Range status propagation depends on the portal worker containers consuming the encrypted portal messaging SQS queues. If range provisioner tasks exit 0 but CMS or CTF rows remain pending, check docker logs worker-cms on the portal EC2 instance. KMS.AccessDeniedException on the portal messaging CMK means the portal EC2 role is missing the SQS KMS decrypt/data-key grant; the portal/ec2 module must receive module.messaging.kms_key_arn and attach its sqs-kms-access policy.

When portal inspection is enabled, ALB health checks and user traffic route through the inspection boundary before reaching the private portal and Guacamole targets. The targets therefore allow ingress both from the ALB security group and from the portal public subnet CIDRs; the CIDR rule is still VPC-local and is required for the routed middlebox path.

AWS range (dev / prod)

Range Terraform (under platform/terraform/environments/<env>/range/) is applied locally by operators today, not by GitHub Actions, so there is no CI secret to render — the operator writes the deployment-specific values into a gitignored local.auto.tfvars alongside terraform.tfvars. The committed terraform.tfvars ships an empty victim_allowed_cidrs baseline so the repo never carries a deployment's allowlist (PLAT-220 / #775).

For the PLAT-220 range egress allowlist:

File Status
platform/terraform/environments/{dev,prod}/range/terraform.tfvars committed; empty victim_allowed_cidrs baseline
platform/terraform/environments/{dev,prod}/range/local.auto.tfvars.example committed; shape reference
platform/terraform/environments/{dev,prod}/range/local.auto.tfvars gitignored; operator writes victim_allowed_cidrs

Source for the PANW Cortex XSIAM/XDR allowlist: https://docs-cortex.paloaltonetworks.com/r/Cortex-XSIAM/Cortex-XSIAM-Administrator-Guide/Resources-Required-to-Enable-Access.

See docs/architecture/range-egress-ip-allowlist.md for the full mapping between shifter.yaml.settings.range_egress and the Terraform inputs.

GCP range (gcp-dev)

The GCP range network egress allowlist piggy-backs on the existing gcp-dev local.auto.tfvars (rendered from secrets/variables by .github/workflows/_gcp-dev.yml for CI deploys, or operator-authored for local apply).
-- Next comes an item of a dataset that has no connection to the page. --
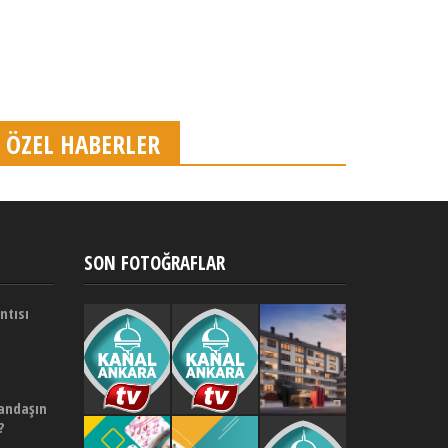
ÖZEL HABERLER
SON FOTOĞRAFLAR
ntısı
andaşın
?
Two new Terraform variables expose the platform contract:

Variable Type Meaning
range_egress_mode string One of status-quo (default), deny-all, allowlist
range_egress_allowed_cidrs list(string) CIDR allowlist when range_egress_mode = "allowlist"
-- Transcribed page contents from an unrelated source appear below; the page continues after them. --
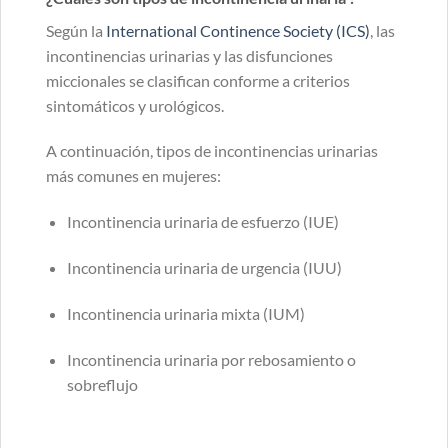
Según la
International Continence Society (ICS)
, las
incontinencias urinarias y las disfunciones
miccionales se clasifican conforme a criterios
sintomáticos y urológicos.
A continuación, tipos de incontinencias urinarias
más comunes en mujeres:
Incontinencia urinaria de esfuerzo (IUE)
Incontinencia urinaria de urgencia (IUU)
Incontinencia urinaria mixta (IUM)
Incontinencia urinaria por rebosamiento o
sobreflujo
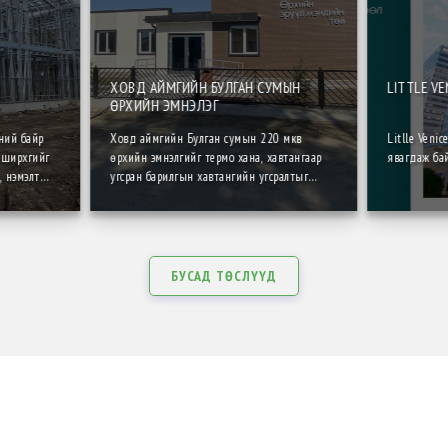
ХОВД АЙМГИЙН БУЛГАН СУМЫН
LITTLE VE
ӨРХИЙН ЭМНЭЛЭГ
ний байр
Ховд аймгийн Булган сумын 220 мкв
Litlle Veni
 ширхгийг
өрхийн эмнэлгийг термо хана, хавтангаар
явагдаж бай
, нэмэлт
угсран барилгын хавтангийн угсралтыг
 гүйцэтгэж
ердөө 5 өдрийн дотор амжилттай
дуусгалаа.
БУСАД ТӨСЛҮҮД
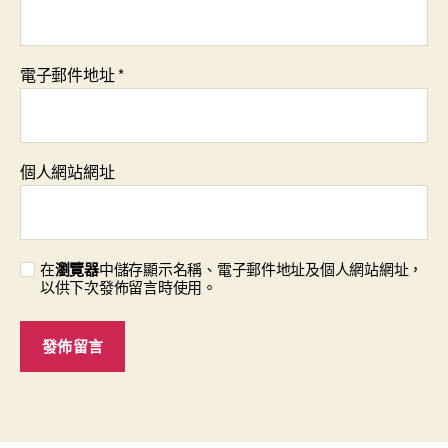
電子郵件地址
*
個人網站網址
在
瀏覽器
中儲存顯示名稱、電子郵件地址及個人網站網址，
以供下次發佈留言時使用。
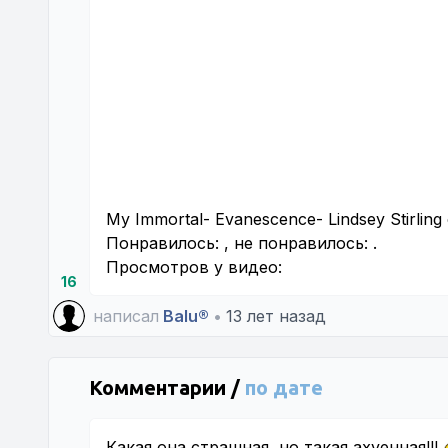
My Immortal- Evanescence- Lindsey Stirling
Понравилось:
, не понравилось:
.
Просмотров у видео:
16
написал
Balu®
•
13 лет назад
Комментарии /
по дате
Какая она страшная, но такая ахуенная!!!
The committed terraform.tfvars baseline sets range_egress_mode = "status-quo". Deployments that want enforcement add the matching block to local.auto.tfvars:

range_egress_mode          = "allowlist"
range_egress_allowed_cidrs = [
  "203.0.113.0/24",
]

No additional GitHub secret is required for PLAT-220 today — the existing _gcp-dev.yml "Render local.auto.tfvars from secrets/variables" step can emit these two keys when a future repository variable adds them. CIDRs are operator configuration, not secrets, so they may live in repository variables; declare a GitHub secret only if your deployment classifies the allowlist as sensitive.

Local development

For local terraform plan / terraform apply against your own cloud account:

# AWS dev portal
cat > platform/terraform/environments/dev/portal/local.auto.tfvars <<EOF
domain_name           = "shifter.your-domain.example"
ses_domain            = "your-domain.example"
ctfd_domain           = "ctf.shifter.your-domain.example"
alarm_email           = "your-team-alerts@your-domain.example"
allowed_email_domains = ["your-domain.example"]
user_storage_bucket   = "shifter-dev-user-storage-<your-account-id>"
EOF

cd platform/terraform/environments/dev/portal
terraform init -backend-config=dev.s3.tfbackend
terraform plan
# GCP gcp-dev
cat > platform/terraform/gcp/environments/gcp-dev/local.auto.tfvars <<EOF
project_id                    = "your-gcp-project-id"
public_hostname               = "shifter.your-domain.example"
identity_allowed_email_domain = "your-domain.example"
gke_master_authorized_cidrs   = ["<your-workstation-egress>/32"]
EOF

cd platform/terraform/gcp/environments/gcp-dev
terraform init -backend=false
terraform plan

local.auto.tfvars is gitignored; never commit one.